• **Given data**:

.....

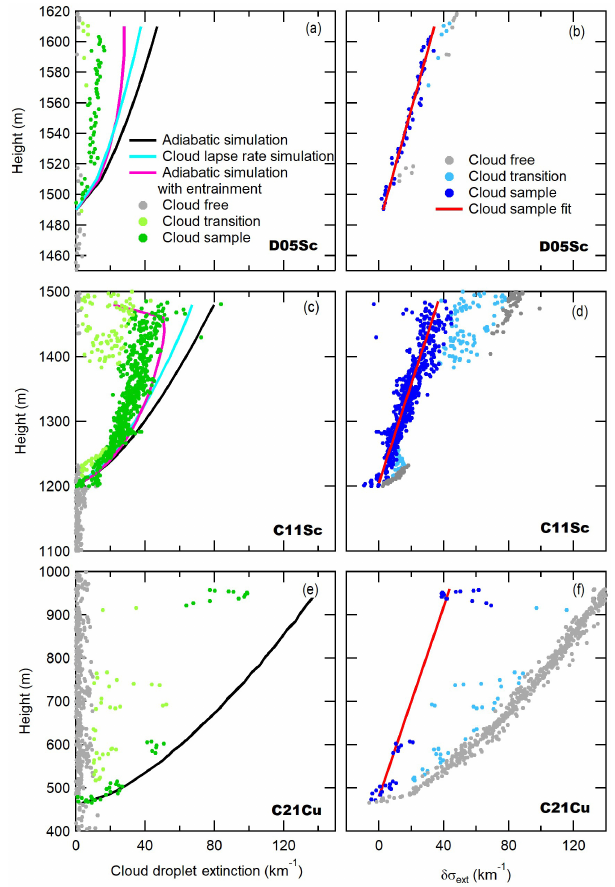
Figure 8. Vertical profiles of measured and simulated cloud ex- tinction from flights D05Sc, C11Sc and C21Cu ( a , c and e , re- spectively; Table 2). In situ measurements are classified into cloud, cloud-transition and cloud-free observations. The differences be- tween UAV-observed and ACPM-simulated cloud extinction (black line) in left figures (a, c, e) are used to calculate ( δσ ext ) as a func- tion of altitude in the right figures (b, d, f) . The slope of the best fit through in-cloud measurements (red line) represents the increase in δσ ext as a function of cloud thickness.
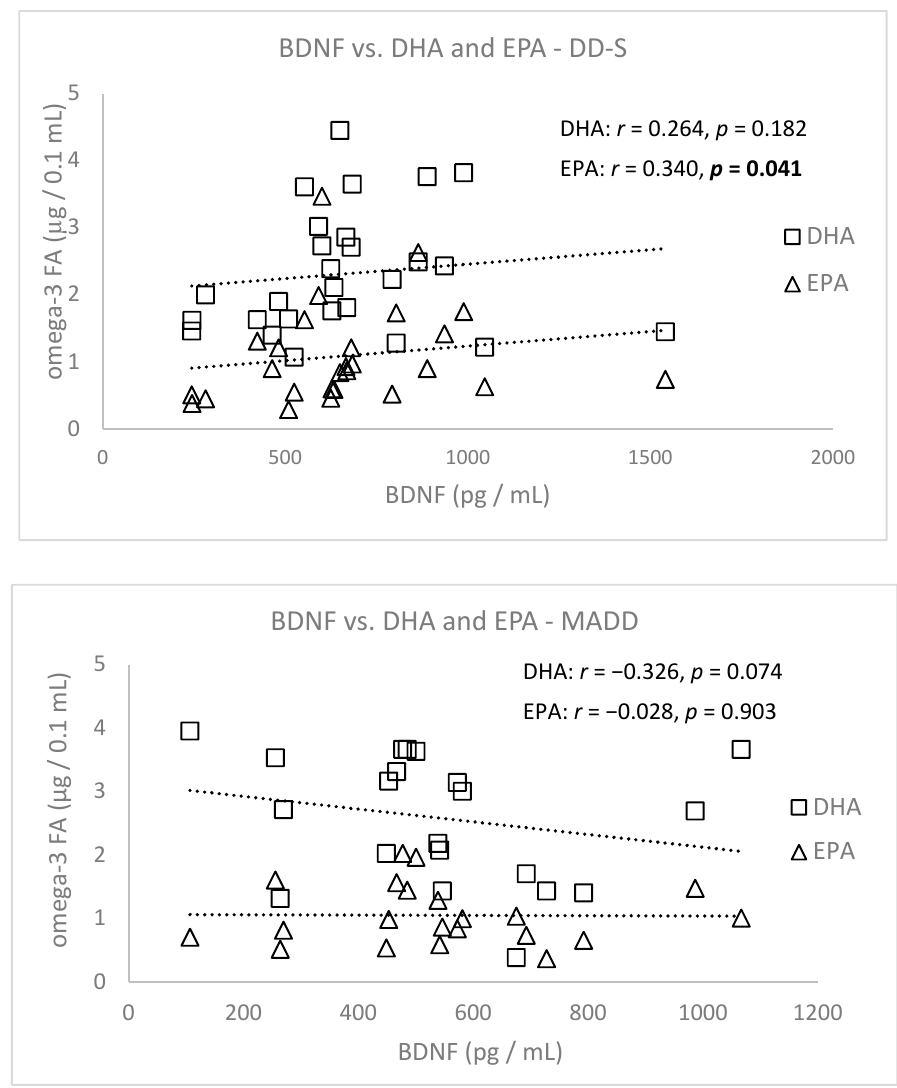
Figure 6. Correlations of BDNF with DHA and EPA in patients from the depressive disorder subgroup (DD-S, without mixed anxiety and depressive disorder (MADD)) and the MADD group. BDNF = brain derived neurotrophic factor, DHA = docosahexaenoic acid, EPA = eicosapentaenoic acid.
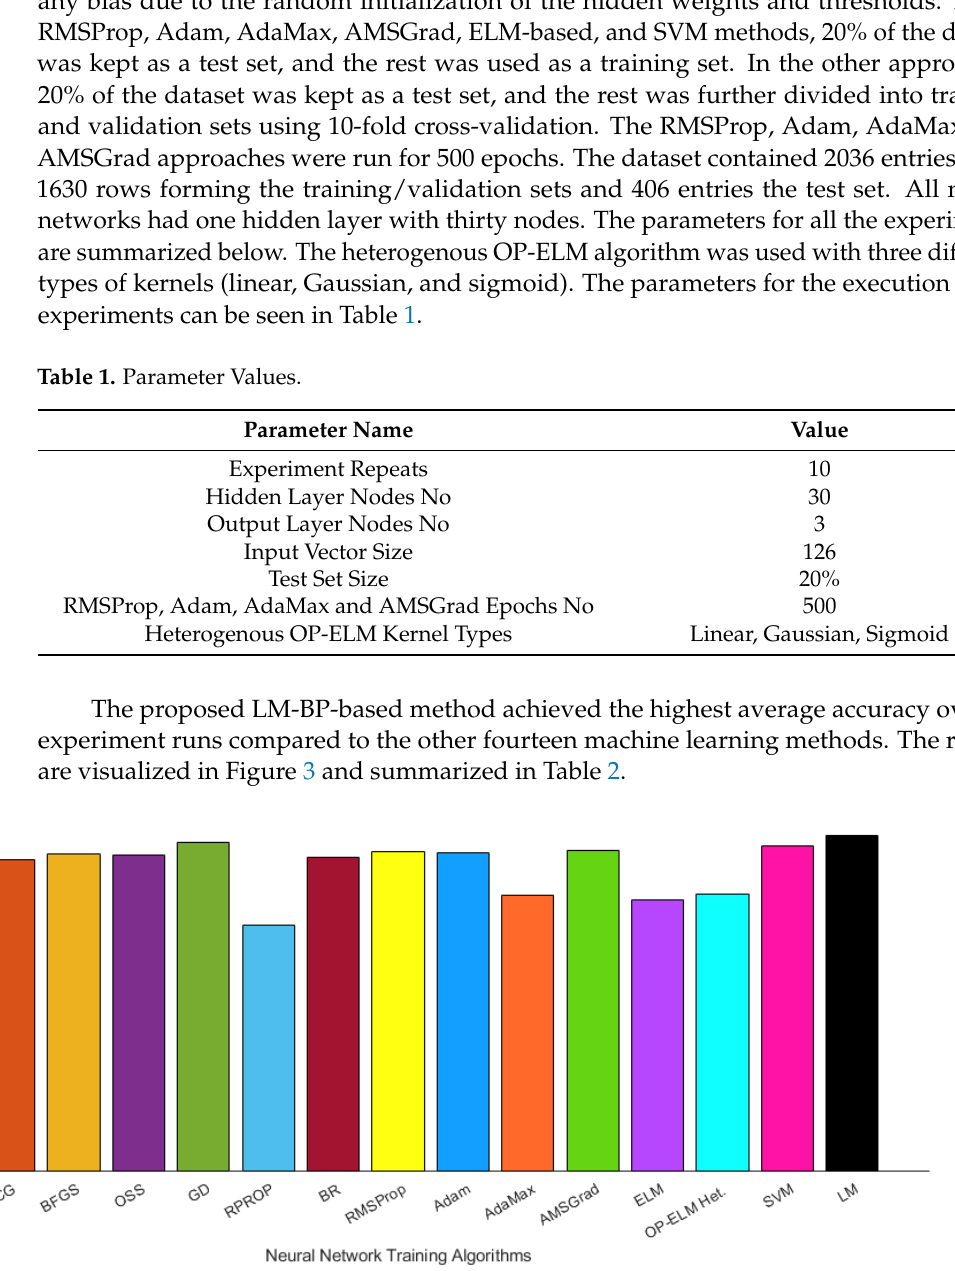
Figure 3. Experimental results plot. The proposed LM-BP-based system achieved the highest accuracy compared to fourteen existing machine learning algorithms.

.....

• **Exercise objective**:
Could you retype exactly the lines running from the one with "Figure 6. Correlations" to the end of the material above, pictures omitted?

• **Task solution**:
Figure 6. Correlations of BDNF with DHA and EPA in patients from the depressive disorder subgroup (DD-S, without mixed anxiety and depressive disorder (MADD)) and the MADD group. BDNF = brain derived neurotrophic factor, DHA = docosahexaenoic acid, EPA = eicosapentaenoic acid.
Figure 3. Experimental results plot. The proposed LM-BP-based system achieved the highest accuracy compared to fourteen existing machine learning algorithms.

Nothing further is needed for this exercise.